| DIRECTIONS FOR THIS TASK |
From the entries below, transcribe exactly the lines between the line holding "49: (16, 154)" and the line holding "85: (451, 66)", inclusive; skip all other lines.
== EXERCISE MATERIALS
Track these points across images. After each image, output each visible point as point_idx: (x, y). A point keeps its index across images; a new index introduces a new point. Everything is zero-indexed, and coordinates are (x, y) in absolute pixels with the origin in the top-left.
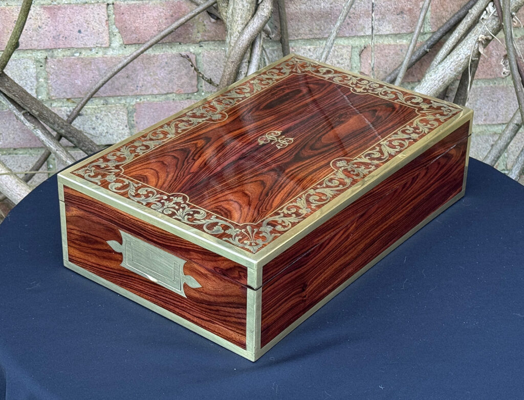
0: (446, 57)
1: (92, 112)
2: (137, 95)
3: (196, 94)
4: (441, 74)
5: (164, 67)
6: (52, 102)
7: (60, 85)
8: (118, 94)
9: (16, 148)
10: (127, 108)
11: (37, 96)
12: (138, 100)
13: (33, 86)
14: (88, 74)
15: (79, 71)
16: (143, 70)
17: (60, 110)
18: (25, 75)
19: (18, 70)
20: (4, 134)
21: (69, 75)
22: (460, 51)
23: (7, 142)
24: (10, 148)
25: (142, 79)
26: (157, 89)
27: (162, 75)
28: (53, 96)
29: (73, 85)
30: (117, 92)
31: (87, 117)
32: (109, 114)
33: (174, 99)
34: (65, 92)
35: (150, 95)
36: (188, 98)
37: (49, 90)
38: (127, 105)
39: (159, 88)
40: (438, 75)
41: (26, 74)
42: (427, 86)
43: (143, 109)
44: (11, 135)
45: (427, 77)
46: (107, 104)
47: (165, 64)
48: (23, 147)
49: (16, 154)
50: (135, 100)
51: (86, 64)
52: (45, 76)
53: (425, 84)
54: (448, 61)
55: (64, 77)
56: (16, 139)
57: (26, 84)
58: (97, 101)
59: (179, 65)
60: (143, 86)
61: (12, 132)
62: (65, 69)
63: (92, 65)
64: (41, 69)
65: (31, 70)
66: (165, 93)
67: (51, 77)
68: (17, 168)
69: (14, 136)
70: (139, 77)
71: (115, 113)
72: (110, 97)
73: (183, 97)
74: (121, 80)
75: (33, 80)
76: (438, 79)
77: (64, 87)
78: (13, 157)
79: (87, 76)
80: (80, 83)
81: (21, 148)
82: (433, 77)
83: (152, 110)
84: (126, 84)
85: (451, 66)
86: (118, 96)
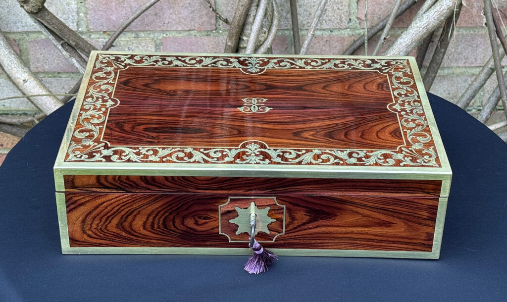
0: (430, 7)
1: (125, 44)
2: (164, 31)
3: (214, 31)
4: (425, 22)
5: (187, 7)
6: (90, 34)
7: (97, 20)
8: (147, 29)
9: (59, 72)
10: (155, 41)
11: (78, 28)
12: (165, 35)
13: (74, 19)
14: (121, 11)
15: (114, 8)
16: (169, 9)
17: (97, 41)
18: (67, 10)
19: (61, 5)
20: (49, 60)
21: (106, 12)
22: (443, 3)
23: (52, 66)
24: (55, 72)
25: (167, 17)
26: (181, 26)
27: (185, 14)
28: (91, 29)
29: (109, 20)
30: (147, 27)
31: (121, 48)
32: (140, 46)
33: (195, 36)
34: (101, 25)
35: (175, 31)
36: (207, 35)
37: (88, 23)
38: (155, 39)
39: (183, 25)
40: (423, 23)
41: (69, 9)
42: (413, 32)
43: (169, 43)
44: (55, 61)
45: (413, 24)
46: (138, 37)
47: (188, 4)
48: (66, 71)
49: (60, 77)
50: (162, 35)
51: (119, 2)
52: (85, 11)
53: (411, 31)
54: (432, 11)
55: (101, 13)
56: (60, 64)
57: (69, 17)
58: (129, 34)
59: (200, 6)
60: (169, 23)
61: (57, 58)
62: (101, 5)
63: (126, 3)
64: (81, 5)
65: (73, 6)
66: (188, 29)
67: (89, 12)
68: (61, 89)
69: (58, 62)
70: (165, 15)
71: (144, 46)
72: (140, 31)
73: (203, 33)
74: (150, 17)
75: (74, 14)
76: (423, 26)
77: (101, 21)
78: (58, 79)
79: (121, 12)
80: (114, 18)
81: (65, 72)
82: (418, 25)
83: (177, 44)
84: (154, 21)
85: (435, 15)
86: (147, 31)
====
| RESPONSE TO THE TASK |
49: (16, 154)
50: (135, 100)
51: (86, 64)
52: (45, 76)
53: (425, 84)
54: (448, 61)
55: (64, 77)
56: (16, 139)
57: (26, 84)
58: (97, 101)
59: (179, 65)
60: (143, 86)
61: (12, 132)
62: (65, 69)
63: (92, 65)
64: (41, 69)
65: (31, 70)
66: (165, 93)
67: (51, 77)
68: (17, 168)
69: (14, 136)
70: (139, 77)
71: (115, 113)
72: (110, 97)
73: (183, 97)
74: (121, 80)
75: (33, 80)
76: (438, 79)
77: (64, 87)
78: (13, 157)
79: (87, 76)
80: (80, 83)
81: (21, 148)
82: (433, 77)
83: (152, 110)
84: (126, 84)
85: (451, 66)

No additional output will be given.